I have to say I am totally in love with this film. It’s very much a giallo but told through modern eyes and technology, the cinematography and acting really are outstanding, the special effects are wonderful and all the tricks, both in and out of camera, will really make you wonder how it was done, and the soundtrack speaks to me like very few have before.

I honestly can’t recommend this movie enough. It appeals to my love of giallo, it’s visuals appeal to my love of 60s cinema, it’s an Edgar Wright film and it stars a whole bunch of actors that I really like, and a current crush.

Score: *****

The menu screen for the Australian Bluray release

Extras: A decent bunch of extras about the film that I actually think could have been edited together into a wonderful

Meet Eloise looks at the character and casting of the character of Eloise in the film. Wright, Wilson-Cairns, McKenzie, Taylor-Joy and other members of the cast and crew all discuss the creation of the character.

Dreaming of Sandie explores the creation of Sandie’s character, from Wright’s and Wilson-Cairn’s original idea down to the execution by Taylor-Joy.

Smoke and Mirrors takes us into the shifting between the 60s and now and how effects were used to execute the look of both eras and their intrusion into each other’s worlds.

On The Streets of Soho sees the actual Soho in London become a character in the film, and how the writing and direction did that.

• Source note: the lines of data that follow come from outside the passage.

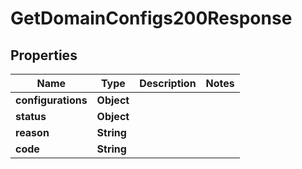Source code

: 

# GetDomainConfigs200Response


## Properties

| Name | Type | Description | Notes |
|------------ | ------------- | ------------- | -------------|
|**configurations** | **Object** |  |  |
|**status** | **Object** |  |  |
|**reason** | **String** |  |  |
|**code** | **String** |  |  |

Time Travelling enters the sixties via fashion and music which really makes the time travelling sequences quite exciting.

There are 6 Deleted Scenes, which I don’t miss in the film at all. There is one sad bit of romance that I believe the movie missed out not having in it.

Animatics show animated storyboards of four sequences.

Extras shows some pretty cool behind the scenes stuff, like hair and make-up tests and some trial camera shots. Interesting for those with a fascination for filmmaking.

‘Downtown’ Music Video sees Taylor-Joy perform a cover of the classic song originally performed by Petula Clark.

Trailers has a domestic and an international trailer for the film, both which are quite different.

There is also a commentary with Wright, editor Paul Machliss and composer Steve Price which is animated and fascinating and completely worth while listening to even if you aren’t a commentary listener.

Score: ****

WISIA: Oh yes, this will be watched again. Regularly.